Caspar Heinemann
Glorie #7
Glorie #7 by Caspar Heinemann is made from cardboard boxes in which the artist received deliveries at home during lockdown, as well as other materials that he uses in an improvisatory way. Initially, Heinemann began this project by wanting to make a series of birdhouses, an interest of his that derived from walking in parks during lockdown, when bird life was so much more present as a result of the reduction in traffic noise and the absence of aircrafts. Though birdhouses may be safe spaces to nurture fledglings, they are also inherently absurd, as human constructs projected onto bird life.
Creating a series of these birdhouses, Heinemann realized that there was a correlation between penetrating the boxes with his fingers and the sexual practice of fisting. Fisting is banned from pornography because it is perceived as violent, yet as a practice it became popular during the AIDS crisis as a means of having safe sex. As Heinemann puts it “queer care is perceived as violence.” Intricately symbolic, the work is decorated in painted daisy chains (a queer symbol of group sex) of fisting figures. The sculpture is also smeared in Hubbard’s Shoe Grease, which is popular with leather/fetish communities both for its smell and its body-safe composition for use as a sexual lubricant.

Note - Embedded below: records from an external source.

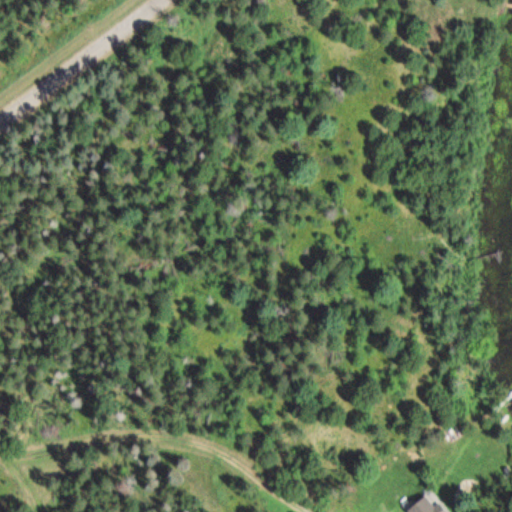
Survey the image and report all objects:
road: (79, 61)
road: (162, 434)
road: (31, 485)
building: (427, 504)
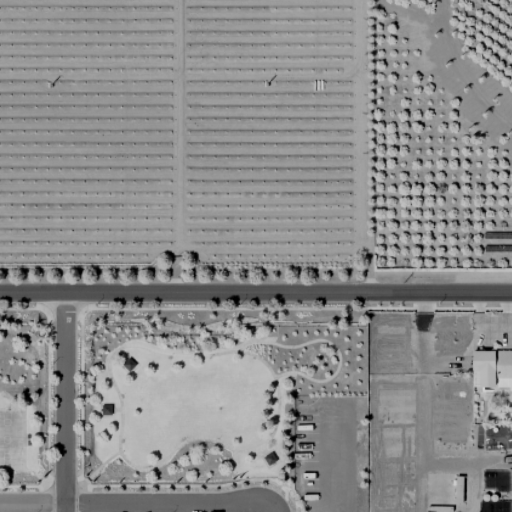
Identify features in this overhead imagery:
road: (183, 75)
road: (367, 167)
road: (171, 267)
road: (255, 292)
road: (330, 345)
road: (81, 350)
road: (151, 351)
road: (119, 356)
building: (128, 365)
building: (491, 368)
building: (492, 368)
park: (201, 394)
road: (48, 398)
park: (26, 401)
road: (64, 401)
road: (422, 402)
road: (9, 410)
building: (106, 410)
road: (117, 411)
park: (10, 440)
road: (263, 450)
parking lot: (322, 452)
building: (269, 459)
road: (338, 459)
road: (104, 463)
road: (469, 465)
road: (233, 467)
road: (32, 472)
road: (87, 480)
road: (41, 481)
building: (484, 497)
building: (492, 497)
road: (136, 504)
road: (273, 508)
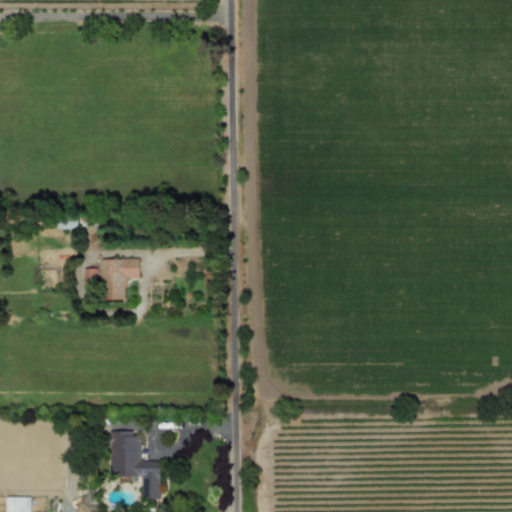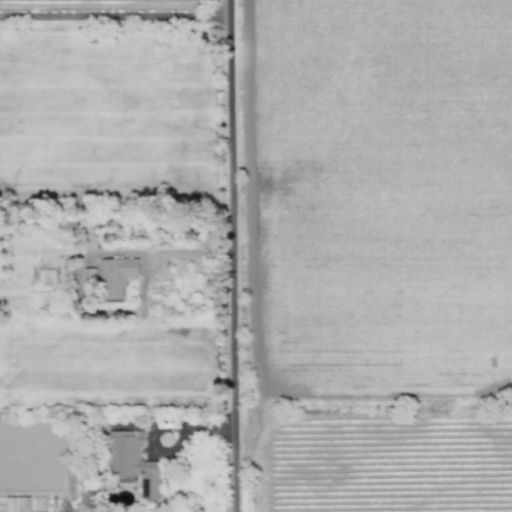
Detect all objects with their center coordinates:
road: (116, 14)
building: (65, 224)
road: (178, 251)
road: (231, 255)
building: (89, 273)
building: (116, 276)
building: (132, 462)
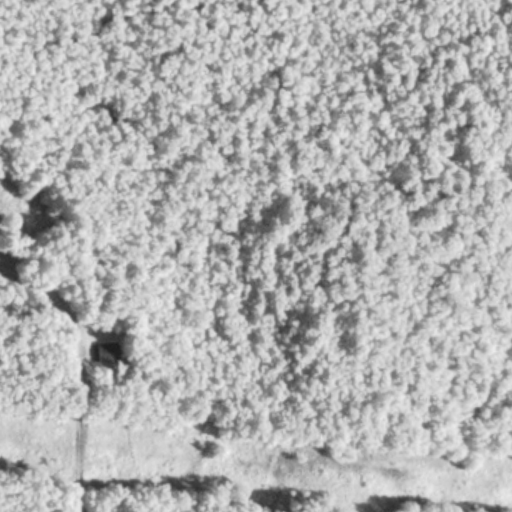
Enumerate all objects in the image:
building: (103, 353)
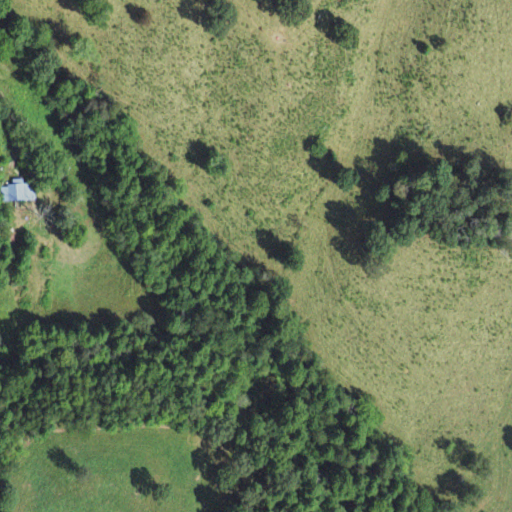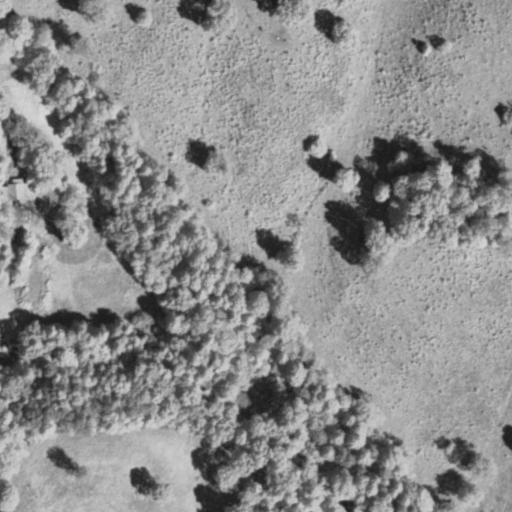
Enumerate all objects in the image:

Both kitsch and beautiful, the sculpture has a provisional sensibility—of having undergone primitive repair, of making do and getting by, of imagined encounters during a period of isolation. It emanates fragility, improvisation, and homeliness in a form that signifies care for others, while at the same time being an unnatural form that humans create for nature to inhabit. What emerges is an object that is imprecise and inventive; ‘poor’ in materials, but rich in meaning.